WHAT NEEDS TO BE DONE:
An exact copy of the entries is required, with every image omitted.

↓↓↓

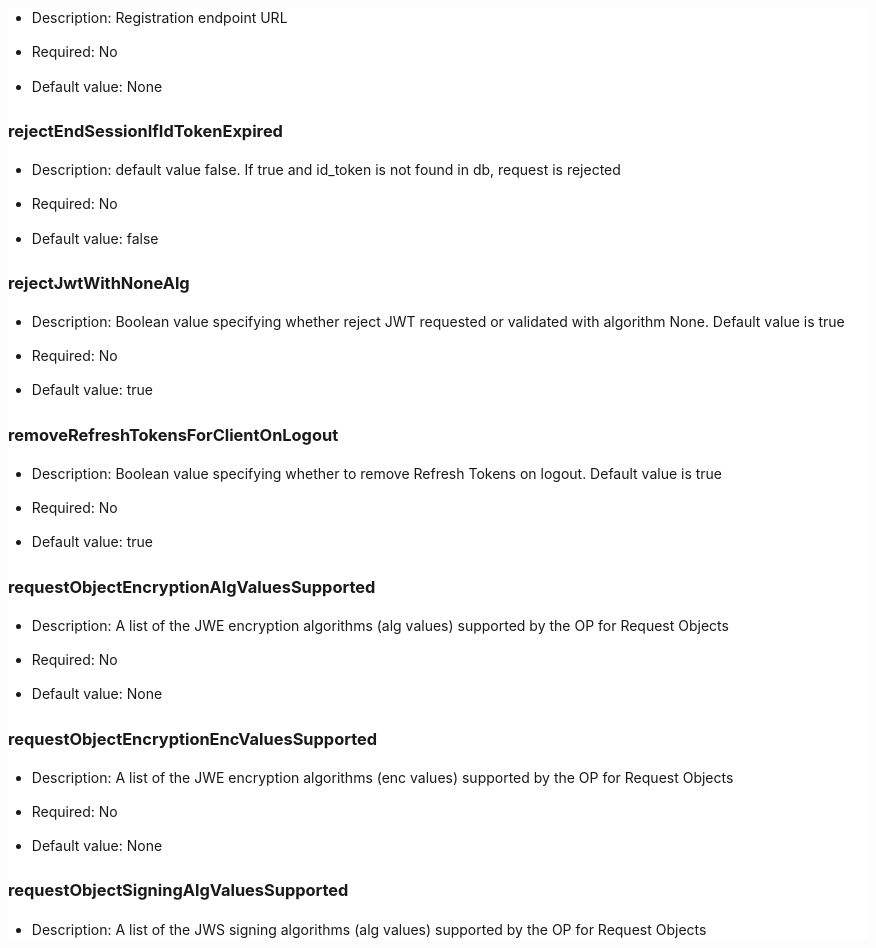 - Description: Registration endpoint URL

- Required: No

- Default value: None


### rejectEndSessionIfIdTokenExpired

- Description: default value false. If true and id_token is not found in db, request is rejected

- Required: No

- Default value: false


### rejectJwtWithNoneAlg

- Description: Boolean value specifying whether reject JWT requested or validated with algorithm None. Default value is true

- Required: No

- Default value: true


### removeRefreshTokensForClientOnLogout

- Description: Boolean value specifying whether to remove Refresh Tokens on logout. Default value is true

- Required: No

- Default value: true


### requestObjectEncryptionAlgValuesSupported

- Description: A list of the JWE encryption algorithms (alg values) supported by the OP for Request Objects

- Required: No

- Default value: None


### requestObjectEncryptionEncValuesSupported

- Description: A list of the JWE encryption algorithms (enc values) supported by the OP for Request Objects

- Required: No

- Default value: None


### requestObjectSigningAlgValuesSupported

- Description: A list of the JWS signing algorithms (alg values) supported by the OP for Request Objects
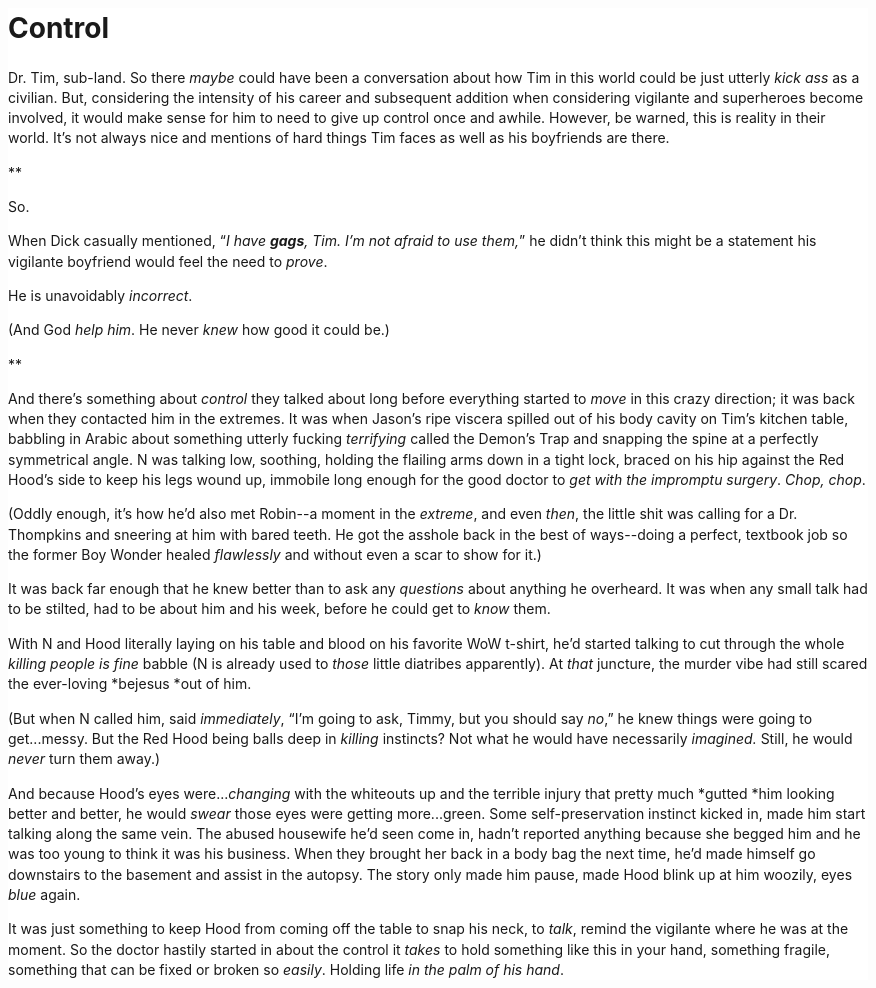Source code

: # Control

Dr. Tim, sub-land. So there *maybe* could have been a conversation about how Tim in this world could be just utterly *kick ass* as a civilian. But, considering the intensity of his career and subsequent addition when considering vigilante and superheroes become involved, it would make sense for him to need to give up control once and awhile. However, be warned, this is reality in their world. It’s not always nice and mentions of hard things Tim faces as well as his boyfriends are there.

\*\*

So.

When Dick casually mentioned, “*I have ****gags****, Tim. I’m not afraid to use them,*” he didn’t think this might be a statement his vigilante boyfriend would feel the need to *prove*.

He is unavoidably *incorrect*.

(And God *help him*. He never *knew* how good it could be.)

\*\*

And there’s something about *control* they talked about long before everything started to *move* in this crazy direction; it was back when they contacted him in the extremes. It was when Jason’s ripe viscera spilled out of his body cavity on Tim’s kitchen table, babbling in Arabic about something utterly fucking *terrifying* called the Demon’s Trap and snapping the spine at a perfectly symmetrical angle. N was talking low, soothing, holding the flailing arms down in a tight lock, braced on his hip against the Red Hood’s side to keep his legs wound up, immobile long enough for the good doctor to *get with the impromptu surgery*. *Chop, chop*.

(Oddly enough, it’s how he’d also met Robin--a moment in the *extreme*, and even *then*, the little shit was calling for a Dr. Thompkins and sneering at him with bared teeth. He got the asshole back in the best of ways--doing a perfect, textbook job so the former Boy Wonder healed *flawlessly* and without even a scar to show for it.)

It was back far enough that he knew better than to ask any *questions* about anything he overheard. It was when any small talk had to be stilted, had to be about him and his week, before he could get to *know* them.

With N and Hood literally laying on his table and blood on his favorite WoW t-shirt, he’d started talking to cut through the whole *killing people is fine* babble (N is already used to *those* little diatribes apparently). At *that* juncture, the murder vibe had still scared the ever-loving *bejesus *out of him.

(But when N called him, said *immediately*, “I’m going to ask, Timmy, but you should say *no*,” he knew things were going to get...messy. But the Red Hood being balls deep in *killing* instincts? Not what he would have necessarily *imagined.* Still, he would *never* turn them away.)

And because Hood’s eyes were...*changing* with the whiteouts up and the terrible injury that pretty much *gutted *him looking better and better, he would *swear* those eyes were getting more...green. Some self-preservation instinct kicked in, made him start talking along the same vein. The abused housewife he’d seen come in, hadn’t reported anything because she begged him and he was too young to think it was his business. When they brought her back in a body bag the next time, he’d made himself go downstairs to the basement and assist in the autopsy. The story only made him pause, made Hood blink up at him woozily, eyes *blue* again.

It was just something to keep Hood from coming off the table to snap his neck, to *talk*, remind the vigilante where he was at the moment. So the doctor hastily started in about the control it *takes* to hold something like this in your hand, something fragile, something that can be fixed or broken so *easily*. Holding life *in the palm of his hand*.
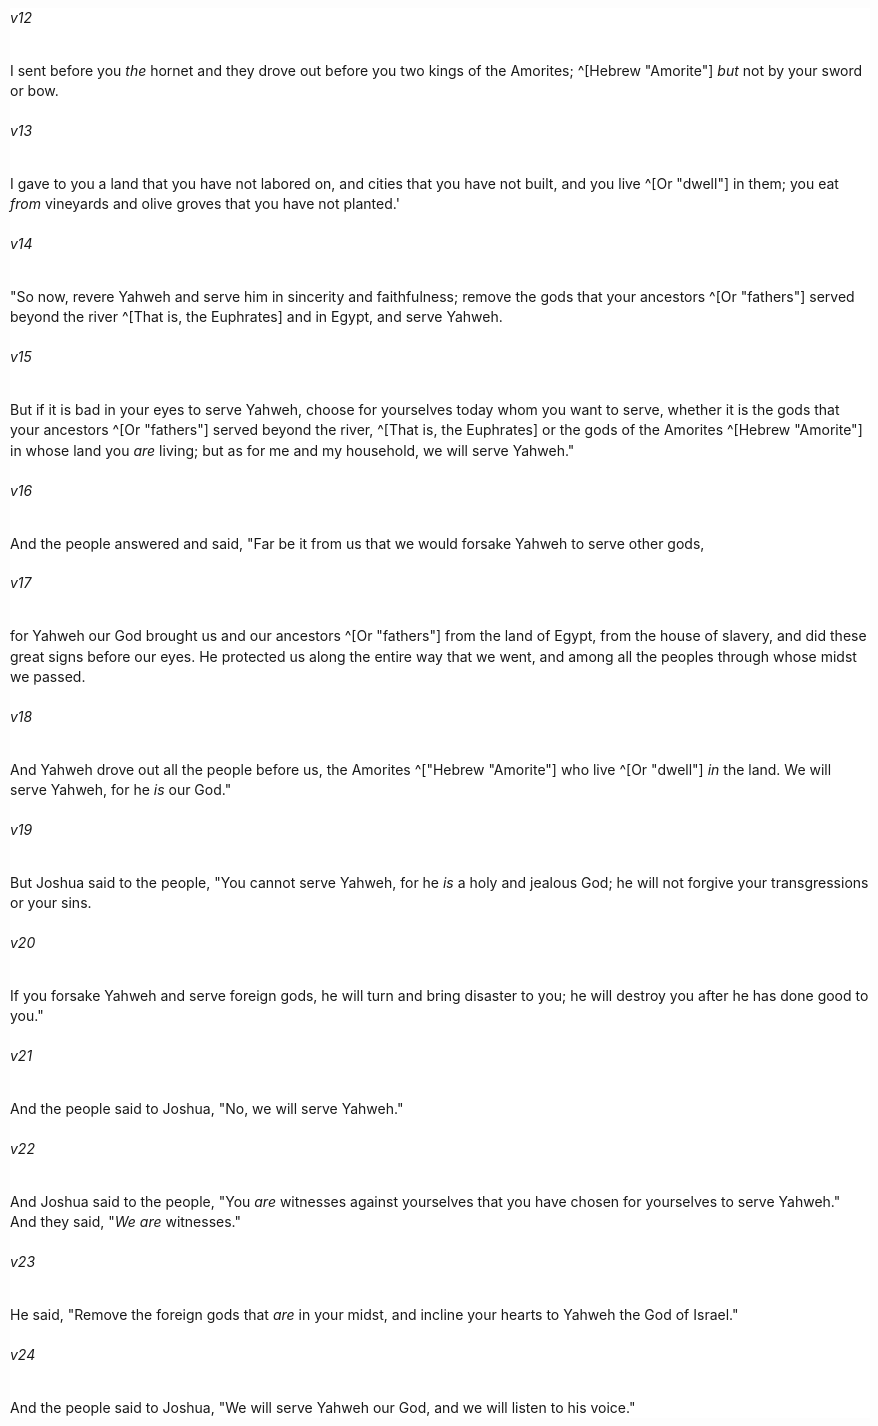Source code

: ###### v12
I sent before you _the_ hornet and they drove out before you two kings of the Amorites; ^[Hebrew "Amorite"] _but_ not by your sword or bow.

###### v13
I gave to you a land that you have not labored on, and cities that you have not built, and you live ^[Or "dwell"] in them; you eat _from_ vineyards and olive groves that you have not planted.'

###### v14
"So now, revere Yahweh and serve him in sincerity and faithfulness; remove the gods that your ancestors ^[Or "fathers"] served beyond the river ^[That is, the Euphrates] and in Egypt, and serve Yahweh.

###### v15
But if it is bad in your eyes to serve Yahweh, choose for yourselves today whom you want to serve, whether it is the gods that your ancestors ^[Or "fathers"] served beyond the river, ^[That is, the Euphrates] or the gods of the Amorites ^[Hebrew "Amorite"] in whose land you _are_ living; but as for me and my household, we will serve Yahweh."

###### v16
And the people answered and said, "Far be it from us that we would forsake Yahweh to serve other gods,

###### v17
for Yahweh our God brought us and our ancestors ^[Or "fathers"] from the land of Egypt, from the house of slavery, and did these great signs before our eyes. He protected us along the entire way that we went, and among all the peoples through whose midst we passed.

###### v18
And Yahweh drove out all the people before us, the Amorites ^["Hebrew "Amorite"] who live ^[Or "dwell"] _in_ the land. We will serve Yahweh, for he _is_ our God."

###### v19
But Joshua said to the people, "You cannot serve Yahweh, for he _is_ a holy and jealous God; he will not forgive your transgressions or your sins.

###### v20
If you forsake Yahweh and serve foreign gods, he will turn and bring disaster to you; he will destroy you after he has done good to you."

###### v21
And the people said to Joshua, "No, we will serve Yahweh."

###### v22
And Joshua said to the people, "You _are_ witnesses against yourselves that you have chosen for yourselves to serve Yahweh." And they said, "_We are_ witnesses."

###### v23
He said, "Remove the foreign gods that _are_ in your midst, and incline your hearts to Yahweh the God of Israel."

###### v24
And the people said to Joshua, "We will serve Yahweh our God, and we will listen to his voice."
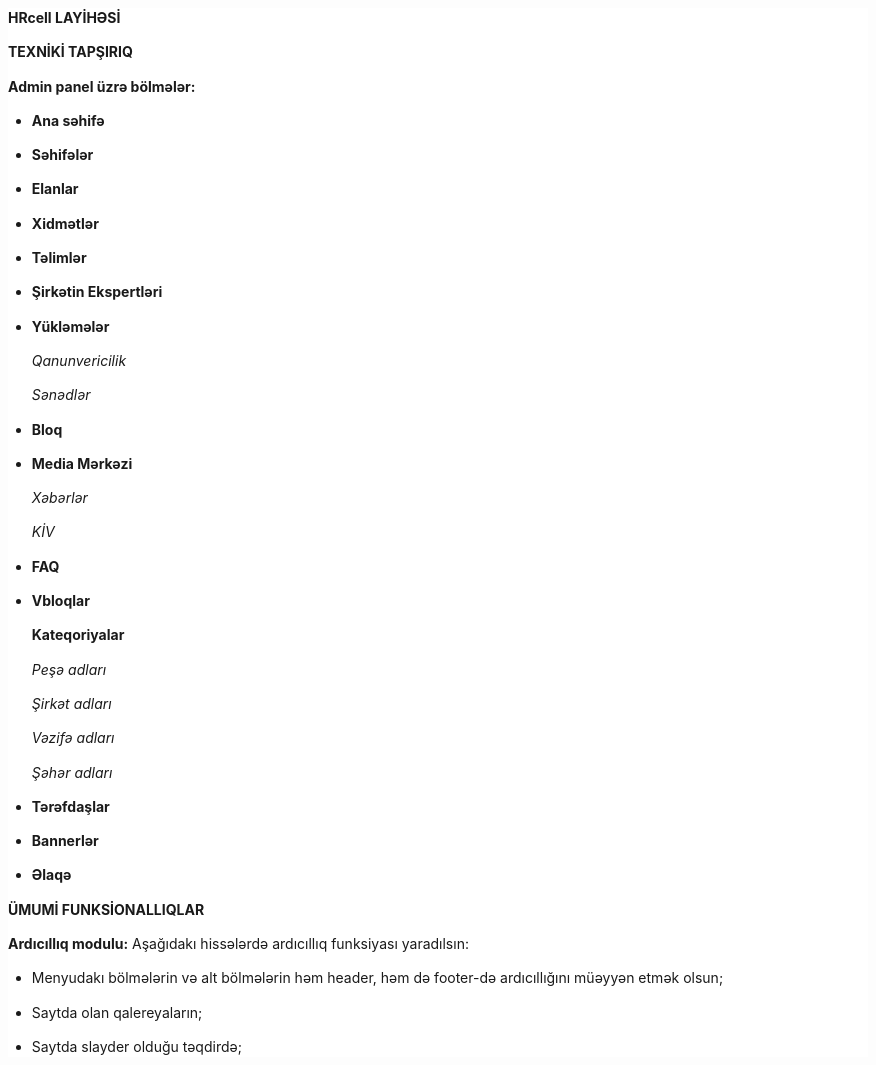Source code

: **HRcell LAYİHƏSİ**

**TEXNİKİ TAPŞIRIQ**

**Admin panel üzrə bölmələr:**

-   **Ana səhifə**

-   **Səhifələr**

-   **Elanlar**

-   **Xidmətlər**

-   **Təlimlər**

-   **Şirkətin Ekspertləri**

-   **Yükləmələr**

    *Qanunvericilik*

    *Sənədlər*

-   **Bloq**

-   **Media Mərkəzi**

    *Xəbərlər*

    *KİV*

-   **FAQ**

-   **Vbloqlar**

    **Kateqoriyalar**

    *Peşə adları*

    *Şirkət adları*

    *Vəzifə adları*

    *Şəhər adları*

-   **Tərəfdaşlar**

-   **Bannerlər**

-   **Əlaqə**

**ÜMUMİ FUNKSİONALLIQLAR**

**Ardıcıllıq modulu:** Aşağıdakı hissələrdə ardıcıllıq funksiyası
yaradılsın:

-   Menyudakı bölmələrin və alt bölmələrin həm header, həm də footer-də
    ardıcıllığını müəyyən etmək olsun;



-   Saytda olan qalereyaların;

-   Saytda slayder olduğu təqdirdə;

↑↑↑

SOLUTION FOR THIS PROBLEM:
 - Description: Registration endpoint URL

- Required: No

- Default value: None


### rejectEndSessionIfIdTokenExpired

- Description: default value false. If true and id_token is not found in db, request is rejected

- Required: No

- Default value: false


### rejectJwtWithNoneAlg

- Description: Boolean value specifying whether reject JWT requested or validated with algorithm None. Default value is true

- Required: No

- Default value: true


### removeRefreshTokensForClientOnLogout

- Description: Boolean value specifying whether to remove Refresh Tokens on logout. Default value is true

- Required: No

- Default value: true


### requestObjectEncryptionAlgValuesSupported

- Description: A list of the JWE encryption algorithms (alg values) supported by the OP for Request Objects

- Required: No

- Default value: None


### requestObjectEncryptionEncValuesSupported

- Description: A list of the JWE encryption algorithms (enc values) supported by the OP for Request Objects

- Required: No

- Default value: None


### requestObjectSigningAlgValuesSupported

- Description: A list of the JWS signing algorithms (alg values) supported by the OP for Request Objects
Source code

: # Control

Dr. Tim, sub-land. So there *maybe* could have been a conversation about how Tim in this world could be just utterly *kick ass* as a civilian. But, considering the intensity of his career and subsequent addition when considering vigilante and superheroes become involved, it would make sense for him to need to give up control once and awhile. However, be warned, this is reality in their world. It’s not always nice and mentions of hard things Tim faces as well as his boyfriends are there.

\*\*

So.

When Dick casually mentioned, “*I have ****gags****, Tim. I’m not afraid to use them,*” he didn’t think this might be a statement his vigilante boyfriend would feel the need to *prove*.

He is unavoidably *incorrect*.

(And God *help him*. He never *knew* how good it could be.)

\*\*

And there’s something about *control* they talked about long before everything started to *move* in this crazy direction; it was back when they contacted him in the extremes. It was when Jason’s ripe viscera spilled out of his body cavity on Tim’s kitchen table, babbling in Arabic about something utterly fucking *terrifying* called the Demon’s Trap and snapping the spine at a perfectly symmetrical angle. N was talking low, soothing, holding the flailing arms down in a tight lock, braced on his hip against the Red Hood’s side to keep his legs wound up, immobile long enough for the good doctor to *get with the impromptu surgery*. *Chop, chop*.

(Oddly enough, it’s how he’d also met Robin--a moment in the *extreme*, and even *then*, the little shit was calling for a Dr. Thompkins and sneering at him with bared teeth. He got the asshole back in the best of ways--doing a perfect, textbook job so the former Boy Wonder healed *flawlessly* and without even a scar to show for it.)

It was back far enough that he knew better than to ask any *questions* about anything he overheard. It was when any small talk had to be stilted, had to be about him and his week, before he could get to *know* them.

With N and Hood literally laying on his table and blood on his favorite WoW t-shirt, he’d started talking to cut through the whole *killing people is fine* babble (N is already used to *those* little diatribes apparently). At *that* juncture, the murder vibe had still scared the ever-loving *bejesus *out of him.

(But when N called him, said *immediately*, “I’m going to ask, Timmy, but you should say *no*,” he knew things were going to get...messy. But the Red Hood being balls deep in *killing* instincts? Not what he would have necessarily *imagined.* Still, he would *never* turn them away.)

And because Hood’s eyes were...*changing* with the whiteouts up and the terrible injury that pretty much *gutted *him looking better and better, he would *swear* those eyes were getting more...green. Some self-preservation instinct kicked in, made him start talking along the same vein. The abused housewife he’d seen come in, hadn’t reported anything because she begged him and he was too young to think it was his business. When they brought her back in a body bag the next time, he’d made himself go downstairs to the basement and assist in the autopsy. The story only made him pause, made Hood blink up at him woozily, eyes *blue* again.

It was just something to keep Hood from coming off the table to snap his neck, to *talk*, remind the vigilante where he was at the moment. So the doctor hastily started in about the control it *takes* to hold something like this in your hand, something fragile, something that can be fixed or broken so *easily*. Holding life *in the palm of his hand*.
Source code

: ###### v12
I sent before you _the_ hornet and they drove out before you two kings of the Amorites; ^[Hebrew "Amorite"] _but_ not by your sword or bow.

###### v13
I gave to you a land that you have not labored on, and cities that you have not built, and you live ^[Or "dwell"] in them; you eat _from_ vineyards and olive groves that you have not planted.'

###### v14
"So now, revere Yahweh and serve him in sincerity and faithfulness; remove the gods that your ancestors ^[Or "fathers"] served beyond the river ^[That is, the Euphrates] and in Egypt, and serve Yahweh.

###### v15
But if it is bad in your eyes to serve Yahweh, choose for yourselves today whom you want to serve, whether it is the gods that your ancestors ^[Or "fathers"] served beyond the river, ^[That is, the Euphrates] or the gods of the Amorites ^[Hebrew "Amorite"] in whose land you _are_ living; but as for me and my household, we will serve Yahweh."

###### v16
And the people answered and said, "Far be it from us that we would forsake Yahweh to serve other gods,

###### v17
for Yahweh our God brought us and our ancestors ^[Or "fathers"] from the land of Egypt, from the house of slavery, and did these great signs before our eyes. He protected us along the entire way that we went, and among all the peoples through whose midst we passed.

###### v18
And Yahweh drove out all the people before us, the Amorites ^["Hebrew "Amorite"] who live ^[Or "dwell"] _in_ the land. We will serve Yahweh, for he _is_ our God."

###### v19
But Joshua said to the people, "You cannot serve Yahweh, for he _is_ a holy and jealous God; he will not forgive your transgressions or your sins.

###### v20
If you forsake Yahweh and serve foreign gods, he will turn and bring disaster to you; he will destroy you after he has done good to you."

###### v21
And the people said to Joshua, "No, we will serve Yahweh."

###### v22
And Joshua said to the people, "You _are_ witnesses against yourselves that you have chosen for yourselves to serve Yahweh." And they said, "_We are_ witnesses."

###### v23
He said, "Remove the foreign gods that _are_ in your midst, and incline your hearts to Yahweh the God of Israel."

###### v24
And the people said to Joshua, "We will serve Yahweh our God, and we will listen to his voice."
Source code

: **HRcell LAYİHƏSİ**

**TEXNİKİ TAPŞIRIQ**

**Admin panel üzrə bölmələr:**

-   **Ana səhifə**

-   **Səhifələr**

-   **Elanlar**

-   **Xidmətlər**

-   **Təlimlər**

-   **Şirkətin Ekspertləri**

-   **Yükləmələr**

    *Qanunvericilik*

    *Sənədlər*

-   **Bloq**

-   **Media Mərkəzi**

    *Xəbərlər*

    *KİV*

-   **FAQ**

-   **Vbloqlar**

    **Kateqoriyalar**

    *Peşə adları*

    *Şirkət adları*

    *Vəzifə adları*

    *Şəhər adları*

-   **Tərəfdaşlar**

-   **Bannerlər**

-   **Əlaqə**

**ÜMUMİ FUNKSİONALLIQLAR**

**Ardıcıllıq modulu:** Aşağıdakı hissələrdə ardıcıllıq funksiyası
yaradılsın:

-   Menyudakı bölmələrin və alt bölmələrin həm header, həm də footer-də
    ardıcıllığını müəyyən etmək olsun;



-   Saytda olan qalereyaların;

-   Saytda slayder olduğu təqdirdə;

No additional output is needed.